Ce gameplay plutôt ciselé, cœur battant du jeu, s’inscrit dans un scénario qui, lui, frôle allègrement le nanar. Peu avare en cinématique, le titre met en scène des personnages caricaturaux, entités démoniaques calées dans leurs cavernes saturées de braises, tirant les ficelles à renfort de répliques sentencieuses. Doom n’est en réalité jamais aussi plaisant que lorsqu’il se tait totalement, laissant s’épanouir la symphonie grinçante de cris gutturaux et de metal syncopé. Le jeu est d’ailleurs d’une grande musicalité, où chaque exécution résonne comme un claquement de basse.

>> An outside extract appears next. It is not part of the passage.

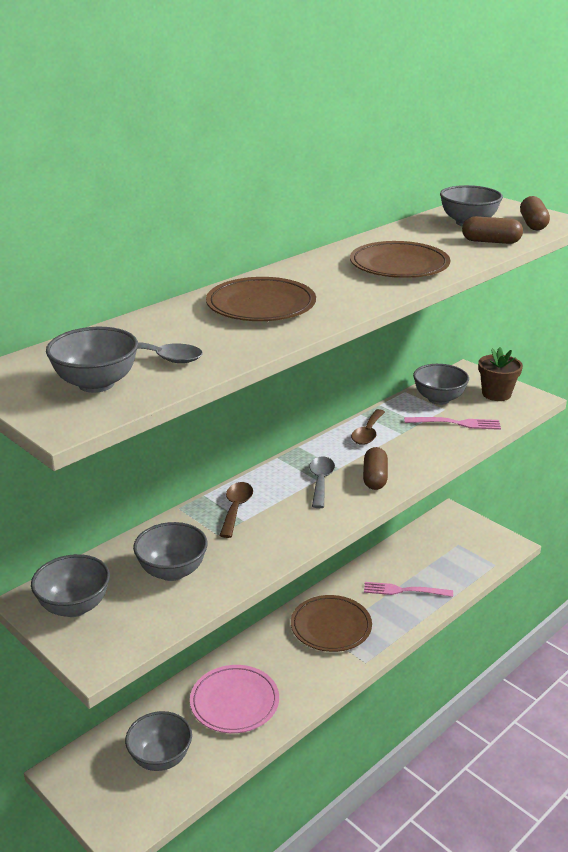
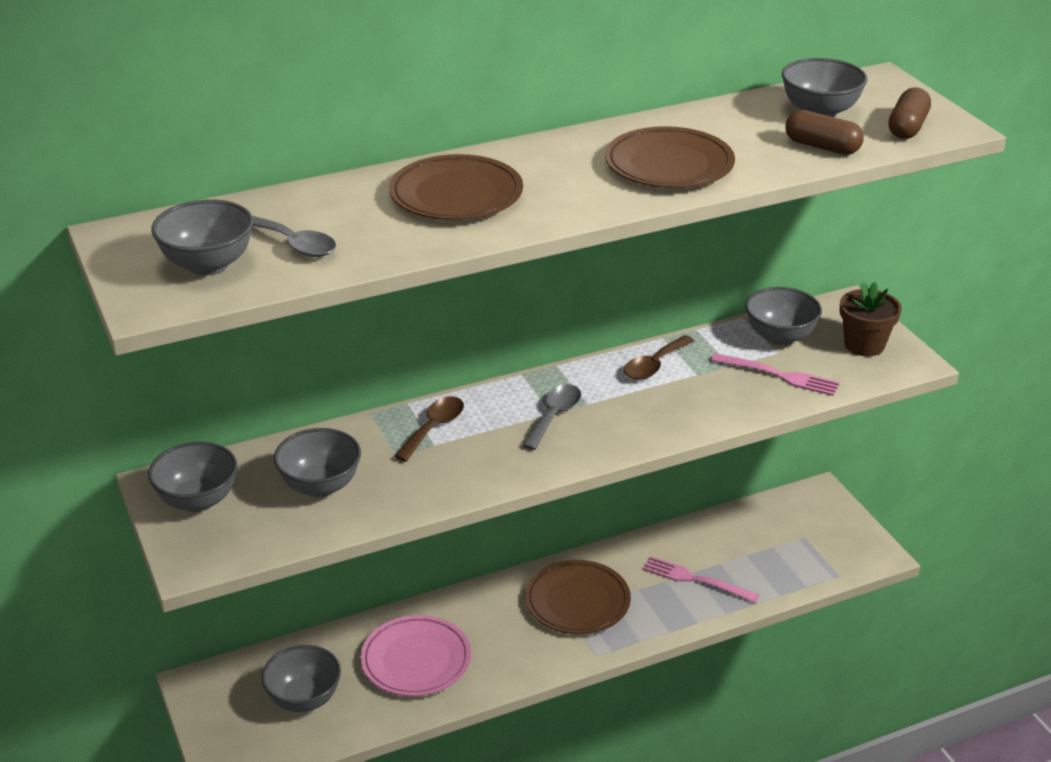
camera: 20 degrees right, 5 degrees up
(375, 478) = (623, 426): brown capsule -> none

L’ensemble se déploie dans un univers lorgnant cette fois vers le médiéval-fantastique, curieux mélange de cybernétique et d’heroic fantasy, avec de superbes panoramas traversés par des batailles en arrière-plan où titans et vaisseaux se rentrent dans le lard, tandis que le joueur, lui, se démène ici-bas contre les diables. Doom : The Dark Ages impressionne ainsi par ce qu’il parvient à accomplir au sein de sa propre mythologie : se moderniser sans jamais trahir sa philosophie. Il épouse pleinement son époque, avec une fluidité technique irréprochable, tout en conservant une saveur résolument old school de FPS dégénéré et inconséquent.

Hélas, ce nouvel opus n’échappe pas à une certaine redondance, peinant à tenir la cadence d’une intensité qu’il place très haut d’emblée. Alors cette débauche d’énergie, cette peur de la répétition deviennent, paradoxalement, ses plus grands ennemis.
En bref
On a aimé :
- l’ajout d’un bouclier-tronçonneuse jouissif ;
- le ressenti brutal de certaines armes ;
- l’univers médiéval-cyberpunk : improbable et stylé ;
- devenir une machine à tuer… et aimer ça.
On n’a pas aimé :
- les séquences à dos de dragons et en méchas, plutôt pauvres ;
- les cinématiques : on aurait préféré des munitions.
C’est plutôt pour vous si :
- vous aimez les bains de sang à 200 BPM ;
- vous trouvez qu’un dragon, c’est bien, mais un dragon avec un fusil dans la bouche, c’est mieux.
Ce n’est plutôt pas pour vous si :
- vous aimez les récits profonds et subtils ;
- vous pensez que la violence, c’est mal (vous êtes foutu) ;
- vous supposez que l’univers médiéval-fantastique se limite à des petits elfes mignons.